Von daher kann die Frage dahinstehen, ob vor dem Hintergrund der bisherigen Schullaufbahn des Antragstellers zu 2) die Überweisung an eine andere Grundschule, zumal im Hinblick auf den ohnehin anstehenden Wechsel in die Sekundarstufe I, als geeignet angesehen werden kann, ihn zu einer nachhaltigen Verhaltensänderung zu bewegen.

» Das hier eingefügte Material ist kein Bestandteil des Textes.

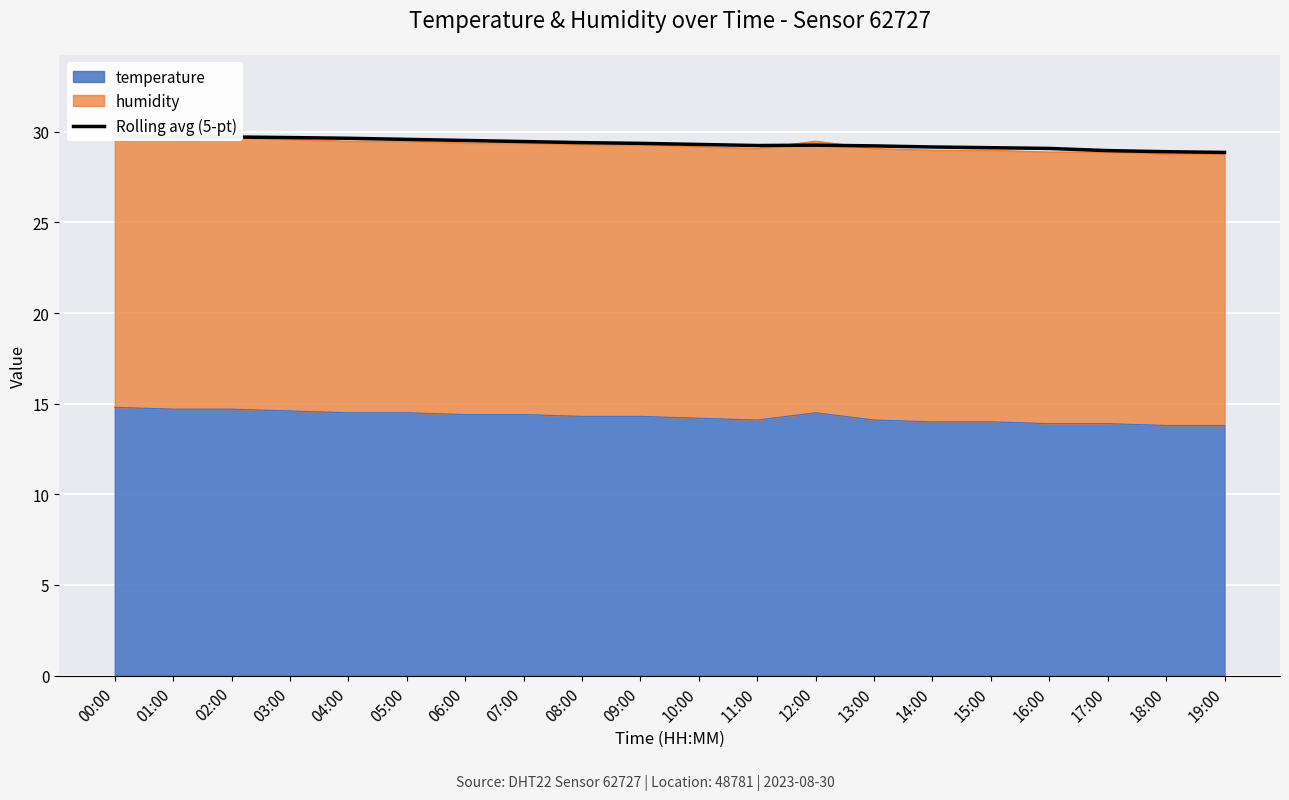

What is the sum of all values?

587.1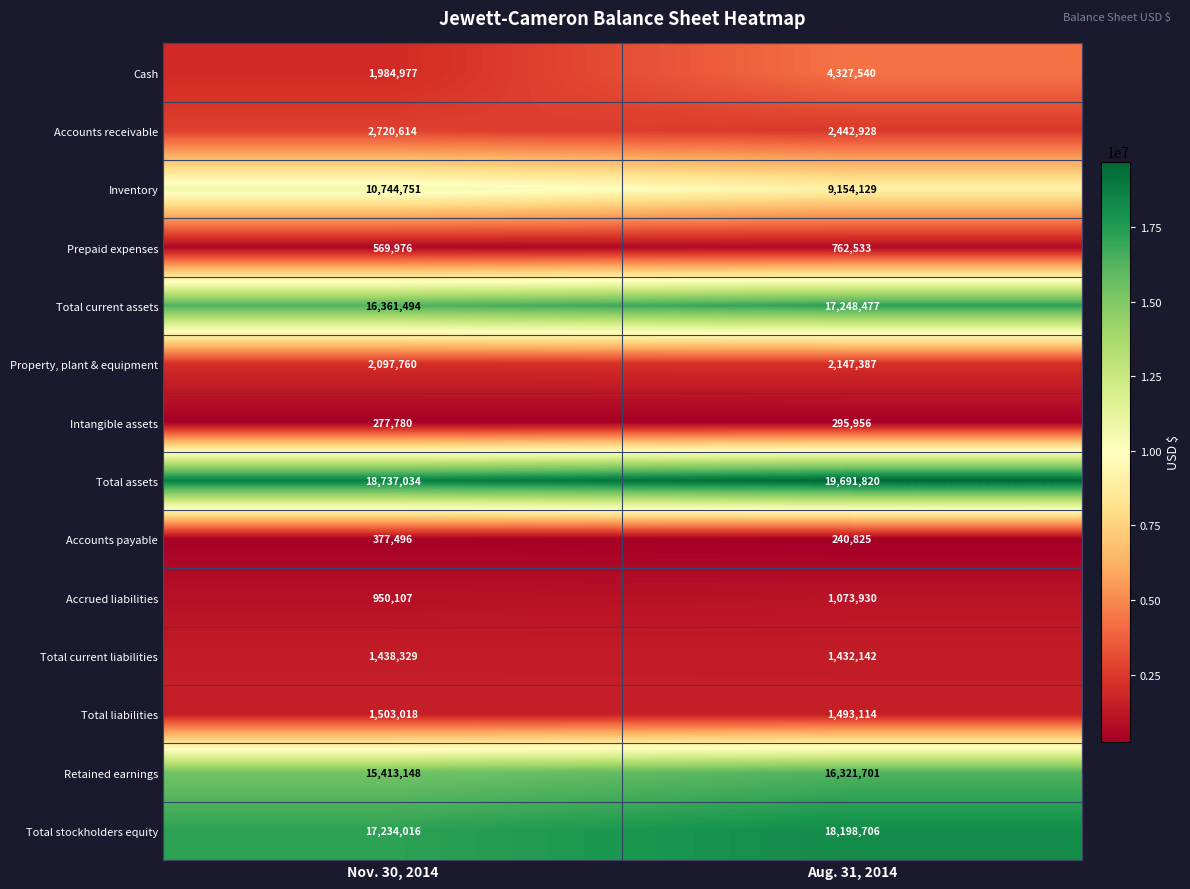

What is the greatest value displayed?

19691820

Das Gericht weist allerdings darauf hin, dass es grundsätzlich nicht ermessensfehlerhaft ist, bei der Entscheidung über eine Ordnungsmaßnahme auch auf das Verhalten der Erziehungsberechtigten des Schülers abzustellen, wie dies hier durch den Hinweis geschah, die Antragstellerin zu 1) habe leider die Verhaltensweise ihres Sohnes unterstützt und sich wiederholt zu einer Kooperation mit der Schule nicht bereit gezeigt. Die Kammer hat bereits in einem ähnlich gelagerten Fall entschieden, dass die in fortwährendem Fehlverhalten eines Schülers erkennbare Unbelehrbarkeit und Unempfindlichkeit gegenüber „bloßen“ Erziehungsmaßnahmen ihre Ursache auch darin haben könne, dass er sich stets sein Verhalten entschuldigender bzw. rechtfertigender und statt dessen der Schule Versäumnisse vorwerfender Reaktionen seiner Eltern glaubte sicher sein zu können und dass diese Unbelehrbarkeit bei der Entscheidung über eine Ordnungsmaßnahme in die dabei anzustellende Prognose künftiger, durch den Schüler hervorgerufener Beeinträchtigungen der Unterrichts- und Erziehungsarbeit einfließen dürfe (Beschluss vom 30. Juni 2008 - VG 3 A 219.08 -).
Die Kostenentscheidung beruht auf § 154 Abs. 1 VwGO, die Streitwertfestsetzung auf § 39 ff, 52 f GKG. Im Hinblick auf die Kostenentscheidung bedurfte es keiner Entscheidung über den Prozesskostenhilfeantrag.